═══ DATASET CONTENT ═══

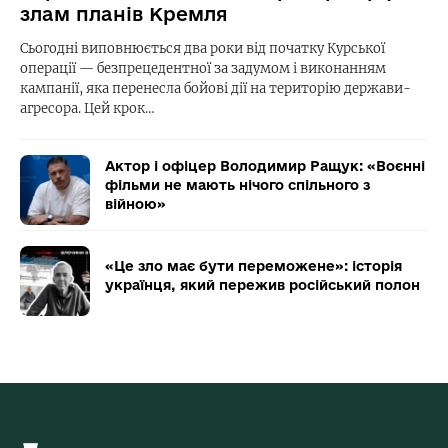
злам планів Кремля
Сьогодні виповнюється два роки від початку Курської
операції — безпрецедентної за задумом і виконанням
кампанії, яка перенесла бойові дії на територію держави-
агресора. Цей крок…
Актор і офіцер Володимир Ращук: «Воєнні
фільми не мають нічого спільного з
війною»
«Це зло має бути переможене»: історія
українця, який пережив російський полон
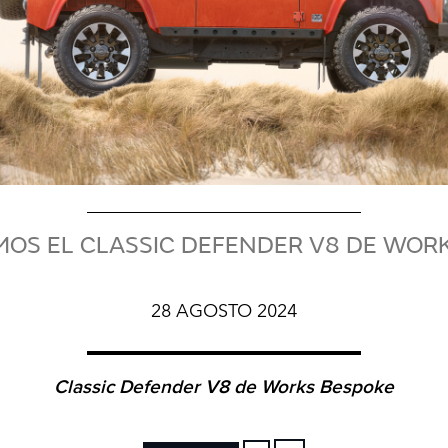
OS EL CLASSIC DEFENDER V8 DE WOR
28 AGOSTO 2024
Classic Defender V8 de Works Bespoke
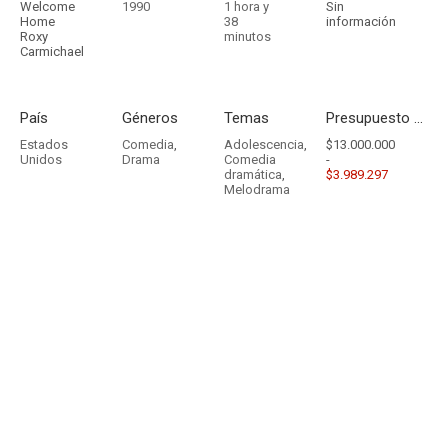
Welcome
1990
1 hora y
Sin
Home
38
información
Roxy
minutos
Carmichael
País
Géneros
Temas
Presupuesto - Ingresos
Estados
Comedia
,
Adolescencia
,
$13.000.000
Unidos
Drama
Comedia
-
dramática
,
$3.989.297
Melodrama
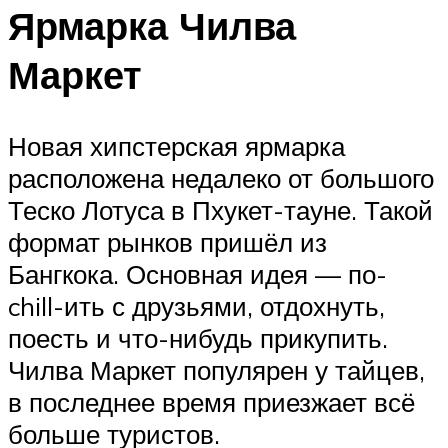
Ярмарка Чилва
Маркет
Новая хипстерская ярмарка
расположена недалеко от большого
Теско Лотуса в Пхукет-тауне. Такой
формат рынков пришёл из
Бангкока. Основная идея — по-
chill-ить с друзьями, отдохнуть,
поесть и что-нибудь прикупить.
Чилва Маркет популярен у тайцев,
в последнее время приезжает всё
больше туристов.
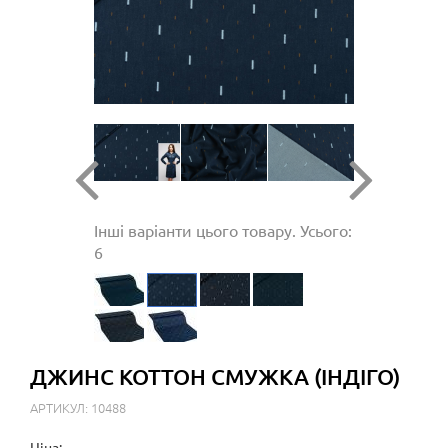
Інші варіанти цього товару. Усього:
6
ДЖИНС КОТТОН СМУЖКА (ІНДІГО)
АРТИКУЛ: 10488
Ціна:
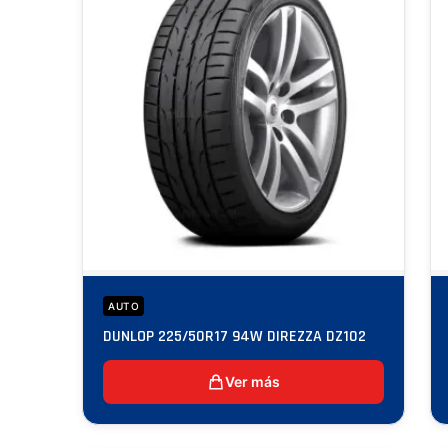
AUTO
DUNLOP 225/50R17 94W DIREZZA DZ102
Ver más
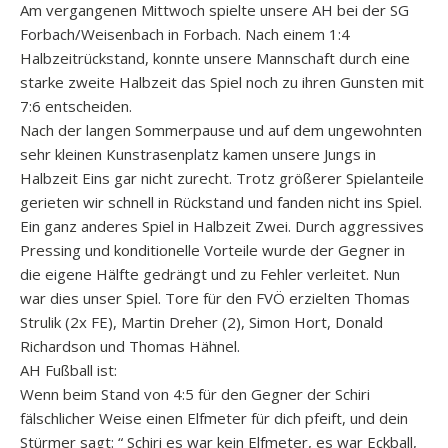
Am vergangenen Mittwoch spielte unsere AH bei der SG
Forbach/Weisenbach in Forbach. Nach einem 1:4
Halbzeitrückstand, konnte unsere Mannschaft durch eine
starke zweite Halbzeit das Spiel noch zu ihren Gunsten mit
7:6 entscheiden.
Nach der langen Sommerpause und auf dem ungewohnten
sehr kleinen Kunstrasenplatz kamen unsere Jungs in
Halbzeit Eins gar nicht zurecht. Trotz größerer Spielanteile
gerieten wir schnell in Rückstand und fanden nicht ins Spiel.
Ein ganz anderes Spiel in Halbzeit Zwei. Durch aggressives
Pressing und konditionelle Vorteile wurde der Gegner in
die eigene Hälfte gedrängt und zu Fehler verleitet. Nun
war dies unser Spiel. Tore für den FVÖ erzielten Thomas
Strulik (2x FE), Martin Dreher (2), Simon Hort, Donald
Richardson und Thomas Hähnel.
AH Fußball ist:
Wenn beim Stand von 4:5 für den Gegner der Schiri
fälschlicher Weise einen Elfmeter für dich pfeift, und dein
Stürmer sagt: “ Schiri es war kein Elfmeter, es war Eckball,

═══

> **TASK TO CARRY OUT**
Give the data again exactly as written, with all pictures left out.

> **THE COMPLETED TASK**
злам планів Кремля
Сьогодні виповнюється два роки від початку Курської
операції — безпрецедентної за задумом і виконанням
кампанії, яка перенесла бойові дії на територію держави-
агресора. Цей крок…
Актор і офіцер Володимир Ращук: «Воєнні
фільми не мають нічого спільного з
війною»
«Це зло має бути переможене»: історія
українця, який пережив російський полон
OS EL CLASSIC DEFENDER V8 DE WOR
28 AGOSTO 2024
Classic Defender V8 de Works Bespoke
Welcome
1990
1 hora y
Sin
Home
38
información
Roxy
minutos
Carmichael
País
Géneros
Temas
Presupuesto - Ingresos
Estados
Comedia
,
Adolescencia
,
$13.000.000
Unidos
Drama
Comedia
-
dramática
,
$3.989.297
Melodrama
Ярмарка Чилва
Маркет
Новая хипстерская ярмарка
расположена недалеко от большого
Теско Лотуса в Пхукет-тауне. Такой
формат рынков пришёл из
Бангкока. Основная идея — по-
chill-ить с друзьями, отдохнуть,
поесть и что-нибудь прикупить.
Чилва Маркет популярен у тайцев,
в последнее время приезжает всё
больше туристов.
Інші варіанти цього товару. Усього:
6
ДЖИНС КОТТОН СМУЖКА (ІНДІГО)
АРТИКУЛ: 10488
Ціна:
AUTO
DUNLOP 225/50R17 94W DIREZZA DZ102
Ver más
Am vergangenen Mittwoch spielte unsere AH bei der SG
Forbach/Weisenbach in Forbach. Nach einem 1:4
Halbzeitrückstand, konnte unsere Mannschaft durch eine
starke zweite Halbzeit das Spiel noch zu ihren Gunsten mit
7:6 entscheiden.
Nach der langen Sommerpause und auf dem ungewohnten
sehr kleinen Kunstrasenplatz kamen unsere Jungs in
Halbzeit Eins gar nicht zurecht. Trotz größerer Spielanteile
gerieten wir schnell in Rückstand und fanden nicht ins Spiel.
Ein ganz anderes Spiel in Halbzeit Zwei. Durch aggressives
Pressing und konditionelle Vorteile wurde der Gegner in
die eigene Hälfte gedrängt und zu Fehler verleitet. Nun
war dies unser Spiel. Tore für den FVÖ erzielten Thomas
Strulik (2x FE), Martin Dreher (2), Simon Hort, Donald
Richardson und Thomas Hähnel.
AH Fußball ist:
Wenn beim Stand von 4:5 für den Gegner der Schiri
fälschlicher Weise einen Elfmeter für dich pfeift, und dein
Stürmer sagt: “ Schiri es war kein Elfmeter, es war Eckball,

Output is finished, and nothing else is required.